WHAT TO PRODUCE: Please report each line of the data below that contains "Gameplay".

————

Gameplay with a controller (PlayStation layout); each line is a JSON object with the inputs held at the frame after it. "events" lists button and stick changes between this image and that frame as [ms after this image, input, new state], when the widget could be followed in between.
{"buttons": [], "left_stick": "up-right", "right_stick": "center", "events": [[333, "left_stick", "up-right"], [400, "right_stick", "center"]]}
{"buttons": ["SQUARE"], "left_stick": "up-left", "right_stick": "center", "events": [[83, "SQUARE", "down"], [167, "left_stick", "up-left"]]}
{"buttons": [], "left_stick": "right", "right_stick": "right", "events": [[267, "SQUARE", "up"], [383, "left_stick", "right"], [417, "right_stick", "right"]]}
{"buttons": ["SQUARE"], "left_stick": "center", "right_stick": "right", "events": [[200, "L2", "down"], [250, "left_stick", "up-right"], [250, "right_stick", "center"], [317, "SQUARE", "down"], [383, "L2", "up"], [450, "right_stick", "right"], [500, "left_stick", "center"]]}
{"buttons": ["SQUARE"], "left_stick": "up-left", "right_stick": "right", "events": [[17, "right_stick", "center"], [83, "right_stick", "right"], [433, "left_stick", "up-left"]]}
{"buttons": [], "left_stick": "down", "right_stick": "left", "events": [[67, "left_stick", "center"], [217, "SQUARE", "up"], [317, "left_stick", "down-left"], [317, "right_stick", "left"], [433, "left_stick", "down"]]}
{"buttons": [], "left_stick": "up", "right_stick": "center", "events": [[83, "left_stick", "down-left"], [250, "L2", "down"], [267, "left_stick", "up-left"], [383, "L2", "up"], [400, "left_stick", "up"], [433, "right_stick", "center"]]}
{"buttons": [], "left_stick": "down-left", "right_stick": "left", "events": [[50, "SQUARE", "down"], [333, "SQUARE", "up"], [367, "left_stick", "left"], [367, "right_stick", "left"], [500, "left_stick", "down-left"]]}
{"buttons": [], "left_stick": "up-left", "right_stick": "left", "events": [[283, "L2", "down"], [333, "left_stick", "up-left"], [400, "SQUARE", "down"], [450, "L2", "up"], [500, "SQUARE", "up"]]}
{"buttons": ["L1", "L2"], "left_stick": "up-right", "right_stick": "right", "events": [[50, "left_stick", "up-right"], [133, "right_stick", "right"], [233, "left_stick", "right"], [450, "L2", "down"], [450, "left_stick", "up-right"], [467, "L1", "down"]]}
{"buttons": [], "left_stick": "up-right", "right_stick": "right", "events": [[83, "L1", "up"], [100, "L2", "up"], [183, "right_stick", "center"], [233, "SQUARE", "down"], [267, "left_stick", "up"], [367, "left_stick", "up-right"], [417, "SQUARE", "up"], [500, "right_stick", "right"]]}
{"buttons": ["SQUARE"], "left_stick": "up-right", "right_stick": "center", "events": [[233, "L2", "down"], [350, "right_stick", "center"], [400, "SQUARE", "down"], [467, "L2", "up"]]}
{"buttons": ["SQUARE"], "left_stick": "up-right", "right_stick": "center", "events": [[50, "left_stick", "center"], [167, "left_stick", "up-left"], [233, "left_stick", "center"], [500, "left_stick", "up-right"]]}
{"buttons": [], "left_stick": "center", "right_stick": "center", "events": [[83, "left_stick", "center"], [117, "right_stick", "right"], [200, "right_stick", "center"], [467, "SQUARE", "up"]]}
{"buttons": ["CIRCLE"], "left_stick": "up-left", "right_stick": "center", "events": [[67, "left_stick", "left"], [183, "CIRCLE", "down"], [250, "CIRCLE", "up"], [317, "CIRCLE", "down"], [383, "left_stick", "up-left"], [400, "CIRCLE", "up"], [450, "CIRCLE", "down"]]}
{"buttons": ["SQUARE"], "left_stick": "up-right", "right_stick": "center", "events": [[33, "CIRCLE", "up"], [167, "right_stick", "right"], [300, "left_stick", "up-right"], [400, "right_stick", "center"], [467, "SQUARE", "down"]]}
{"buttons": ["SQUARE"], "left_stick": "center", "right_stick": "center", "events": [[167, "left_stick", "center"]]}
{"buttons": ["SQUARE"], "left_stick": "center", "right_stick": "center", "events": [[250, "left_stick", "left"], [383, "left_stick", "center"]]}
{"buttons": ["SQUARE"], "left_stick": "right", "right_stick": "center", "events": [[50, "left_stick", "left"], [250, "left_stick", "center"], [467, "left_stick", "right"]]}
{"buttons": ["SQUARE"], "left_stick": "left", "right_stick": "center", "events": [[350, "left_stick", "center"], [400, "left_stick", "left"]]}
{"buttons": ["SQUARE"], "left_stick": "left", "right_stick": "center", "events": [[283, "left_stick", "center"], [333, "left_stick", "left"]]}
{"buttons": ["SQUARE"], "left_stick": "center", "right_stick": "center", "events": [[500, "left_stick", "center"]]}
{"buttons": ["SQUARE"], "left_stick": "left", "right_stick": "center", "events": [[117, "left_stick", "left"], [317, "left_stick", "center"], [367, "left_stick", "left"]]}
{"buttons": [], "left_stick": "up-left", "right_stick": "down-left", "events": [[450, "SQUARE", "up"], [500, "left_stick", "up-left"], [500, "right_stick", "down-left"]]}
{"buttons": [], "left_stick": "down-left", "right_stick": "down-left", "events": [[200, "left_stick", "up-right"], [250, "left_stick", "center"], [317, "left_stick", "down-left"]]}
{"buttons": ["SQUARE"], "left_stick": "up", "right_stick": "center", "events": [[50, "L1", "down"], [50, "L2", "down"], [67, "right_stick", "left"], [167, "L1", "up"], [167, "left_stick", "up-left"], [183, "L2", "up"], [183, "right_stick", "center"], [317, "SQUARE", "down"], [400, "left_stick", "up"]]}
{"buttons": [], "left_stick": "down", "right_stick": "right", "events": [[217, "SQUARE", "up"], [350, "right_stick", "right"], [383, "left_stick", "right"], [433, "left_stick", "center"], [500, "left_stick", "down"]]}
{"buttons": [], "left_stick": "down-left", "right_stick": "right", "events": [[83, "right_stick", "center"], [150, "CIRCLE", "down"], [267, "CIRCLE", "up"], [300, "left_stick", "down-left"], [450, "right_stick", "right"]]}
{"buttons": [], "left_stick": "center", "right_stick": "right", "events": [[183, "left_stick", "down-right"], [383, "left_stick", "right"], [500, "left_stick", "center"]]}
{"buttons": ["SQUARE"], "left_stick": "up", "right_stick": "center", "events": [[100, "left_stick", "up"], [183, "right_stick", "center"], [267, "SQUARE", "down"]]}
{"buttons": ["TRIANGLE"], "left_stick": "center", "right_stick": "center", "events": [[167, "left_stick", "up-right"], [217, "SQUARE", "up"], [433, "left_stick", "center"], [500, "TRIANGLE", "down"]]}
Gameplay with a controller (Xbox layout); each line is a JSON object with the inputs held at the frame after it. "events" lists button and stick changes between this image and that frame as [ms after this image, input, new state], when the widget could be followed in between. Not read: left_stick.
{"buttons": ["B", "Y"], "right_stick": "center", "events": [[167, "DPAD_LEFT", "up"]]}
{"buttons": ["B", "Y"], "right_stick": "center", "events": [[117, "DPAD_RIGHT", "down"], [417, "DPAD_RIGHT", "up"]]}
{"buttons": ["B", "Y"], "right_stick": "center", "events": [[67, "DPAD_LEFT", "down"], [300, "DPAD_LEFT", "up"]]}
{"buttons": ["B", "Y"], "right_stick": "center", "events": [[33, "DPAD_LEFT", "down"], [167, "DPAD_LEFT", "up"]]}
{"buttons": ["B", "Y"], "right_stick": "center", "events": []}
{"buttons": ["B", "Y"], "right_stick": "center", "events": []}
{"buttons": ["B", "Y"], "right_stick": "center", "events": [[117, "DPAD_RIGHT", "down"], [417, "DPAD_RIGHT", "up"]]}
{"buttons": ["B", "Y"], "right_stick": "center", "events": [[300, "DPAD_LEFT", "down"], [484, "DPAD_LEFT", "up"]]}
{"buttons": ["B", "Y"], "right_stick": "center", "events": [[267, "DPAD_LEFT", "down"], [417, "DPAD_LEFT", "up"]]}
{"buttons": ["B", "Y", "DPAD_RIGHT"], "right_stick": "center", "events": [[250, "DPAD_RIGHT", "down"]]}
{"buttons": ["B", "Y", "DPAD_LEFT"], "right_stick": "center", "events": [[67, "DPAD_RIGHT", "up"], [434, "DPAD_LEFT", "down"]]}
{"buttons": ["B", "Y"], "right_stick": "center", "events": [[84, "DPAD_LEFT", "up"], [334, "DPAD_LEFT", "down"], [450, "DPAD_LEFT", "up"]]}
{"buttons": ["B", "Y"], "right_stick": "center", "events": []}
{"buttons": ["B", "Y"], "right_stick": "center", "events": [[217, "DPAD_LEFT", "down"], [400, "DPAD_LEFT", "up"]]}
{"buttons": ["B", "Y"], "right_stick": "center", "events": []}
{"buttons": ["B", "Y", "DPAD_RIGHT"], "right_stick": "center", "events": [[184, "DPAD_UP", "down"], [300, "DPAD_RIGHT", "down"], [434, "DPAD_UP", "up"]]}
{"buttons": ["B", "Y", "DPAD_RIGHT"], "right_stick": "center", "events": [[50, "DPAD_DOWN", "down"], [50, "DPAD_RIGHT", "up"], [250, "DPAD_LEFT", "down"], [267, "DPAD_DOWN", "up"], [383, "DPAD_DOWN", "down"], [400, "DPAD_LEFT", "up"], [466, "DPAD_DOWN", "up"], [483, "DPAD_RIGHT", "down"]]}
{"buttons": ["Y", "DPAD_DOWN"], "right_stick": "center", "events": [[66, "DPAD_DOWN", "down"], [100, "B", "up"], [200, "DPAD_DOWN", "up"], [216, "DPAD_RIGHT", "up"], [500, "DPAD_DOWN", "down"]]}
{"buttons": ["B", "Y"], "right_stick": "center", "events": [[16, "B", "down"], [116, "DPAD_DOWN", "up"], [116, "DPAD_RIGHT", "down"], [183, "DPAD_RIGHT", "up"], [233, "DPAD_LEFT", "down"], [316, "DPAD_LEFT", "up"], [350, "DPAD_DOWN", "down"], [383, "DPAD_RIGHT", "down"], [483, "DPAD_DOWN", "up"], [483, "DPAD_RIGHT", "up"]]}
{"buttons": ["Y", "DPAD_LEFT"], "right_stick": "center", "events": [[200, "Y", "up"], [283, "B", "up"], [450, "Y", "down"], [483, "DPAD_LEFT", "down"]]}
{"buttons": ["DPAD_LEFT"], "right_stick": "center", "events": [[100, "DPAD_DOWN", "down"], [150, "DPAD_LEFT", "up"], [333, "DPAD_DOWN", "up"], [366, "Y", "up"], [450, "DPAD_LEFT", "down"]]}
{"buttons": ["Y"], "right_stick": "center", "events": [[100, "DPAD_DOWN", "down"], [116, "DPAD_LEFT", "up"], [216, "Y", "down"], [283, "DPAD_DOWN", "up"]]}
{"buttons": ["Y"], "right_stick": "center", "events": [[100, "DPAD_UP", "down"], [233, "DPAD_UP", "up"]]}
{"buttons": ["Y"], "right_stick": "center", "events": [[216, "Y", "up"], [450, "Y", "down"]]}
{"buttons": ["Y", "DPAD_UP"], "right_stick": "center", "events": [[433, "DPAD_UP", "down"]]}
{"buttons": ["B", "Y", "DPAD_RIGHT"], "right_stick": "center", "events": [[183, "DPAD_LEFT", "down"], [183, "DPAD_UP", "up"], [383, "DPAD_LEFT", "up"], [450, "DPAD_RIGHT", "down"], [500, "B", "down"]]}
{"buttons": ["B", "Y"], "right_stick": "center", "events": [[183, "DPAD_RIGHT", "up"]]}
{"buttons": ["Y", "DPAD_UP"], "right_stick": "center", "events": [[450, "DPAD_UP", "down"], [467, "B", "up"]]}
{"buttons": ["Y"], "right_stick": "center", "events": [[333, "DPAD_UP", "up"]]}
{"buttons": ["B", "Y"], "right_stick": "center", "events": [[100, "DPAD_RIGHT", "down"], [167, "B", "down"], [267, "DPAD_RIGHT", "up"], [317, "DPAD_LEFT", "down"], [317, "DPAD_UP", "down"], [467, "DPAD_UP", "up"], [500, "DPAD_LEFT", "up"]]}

————

COMPLETED EXERCISE:
Gameplay with a controller (PlayStation layout); each line is a JSON object with the inputs held at the frame after it. "events" lists button and stick changes between this image and that frame as [ms after this image, input, new state], when the widget could be followed in between.
Gameplay with a controller (Xbox layout); each line is a JSON object with the inputs held at the frame after it. "events" lists button and stick changes between this image and that frame as [ms after this image, input, new state], when the widget could be followed in between. Not read: left_stick.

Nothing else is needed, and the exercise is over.